Paid Family and Medical Leave and Child and Family Wellbeing

Schedule:
Sunday, January 19, 2020
Independence BR C, ML 4 (Marriott Marquis Washington DC)
* noted as presenting author
Jane Waldfogel, PhD, Professor, Columbia University, NY
Background and purpose: The United States is the only advanced industrialized country without a national policy providing paid family and medical leave. The 1994 FMLA provides only unpaid leave, which low income workers are less likely to be able to take, and to only about 60% of the workforce.  Some employers offer paid family and medical leave (of various kinds) but low income workers and workers of color are less likely to be covered, again leading to inequities in access and usage. In the absence of paid leave, some workers forego leave, while others leave their jobs altogether. Five states have now enacted state level paid family and medical leave laws to address the gap at the federal level. This presentation will describe patterns of leave access and also effects of paid family and medical leave on child and family wellbeing, both overall and in terms of disparities by income and race/ethnicity.

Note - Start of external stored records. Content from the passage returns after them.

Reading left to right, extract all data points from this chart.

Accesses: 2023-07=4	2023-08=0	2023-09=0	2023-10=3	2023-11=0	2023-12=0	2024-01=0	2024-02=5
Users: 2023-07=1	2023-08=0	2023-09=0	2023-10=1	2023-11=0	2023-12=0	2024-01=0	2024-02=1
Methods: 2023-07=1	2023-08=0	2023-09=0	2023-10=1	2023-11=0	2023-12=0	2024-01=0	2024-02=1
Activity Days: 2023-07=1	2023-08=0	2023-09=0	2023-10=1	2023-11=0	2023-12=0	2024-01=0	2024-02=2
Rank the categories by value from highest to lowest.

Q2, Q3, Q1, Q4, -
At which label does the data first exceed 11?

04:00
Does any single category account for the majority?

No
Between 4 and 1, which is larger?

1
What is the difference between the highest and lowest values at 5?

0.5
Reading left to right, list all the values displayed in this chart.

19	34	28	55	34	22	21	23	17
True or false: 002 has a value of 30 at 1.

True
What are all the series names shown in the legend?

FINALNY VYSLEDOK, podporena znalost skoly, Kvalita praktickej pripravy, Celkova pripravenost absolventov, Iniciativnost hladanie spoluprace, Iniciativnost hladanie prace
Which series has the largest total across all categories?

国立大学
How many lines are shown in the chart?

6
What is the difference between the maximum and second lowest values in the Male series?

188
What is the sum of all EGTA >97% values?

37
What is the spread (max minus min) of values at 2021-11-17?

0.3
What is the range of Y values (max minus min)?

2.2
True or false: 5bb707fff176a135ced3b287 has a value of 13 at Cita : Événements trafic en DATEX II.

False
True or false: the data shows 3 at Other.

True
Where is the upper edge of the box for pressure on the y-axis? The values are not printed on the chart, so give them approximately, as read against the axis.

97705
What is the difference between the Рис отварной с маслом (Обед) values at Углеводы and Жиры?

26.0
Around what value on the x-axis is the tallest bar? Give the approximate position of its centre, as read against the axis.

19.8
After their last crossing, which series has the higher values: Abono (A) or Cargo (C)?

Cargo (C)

Methods: The presentation will summarize results from new research using an array of datasets including the CPS, ATUS, NHIS, NIS, SIPP, and NLSY. Results on access to paid leave and effects of paid leave (drawing in particular on California’s law) will be obtained from descriptive analyses as well as difference in difference and synthetic control models.

Results: Employer provision of paid family and medical leave is incomplete and uneven. Low income and Hispanic workers are particularly likely to lack coverage. State laws such as California’s are increasing leave-taking and reducing disparities in leave-taking. CA’s law has also led to improvements in maternal mental health and longer breastfeeding, particularly among low income, Black, and Hispanic mothers.

Conclusion and implications: The research shows that paid family and medical leave can raise overall levels of leave-taking and employment, and improve child and maternal health, with particularly large effects for groups not previously covered. Thus, these laws offer a way to not only improve overall wellbeing but also to reduce disparities in wellbeing.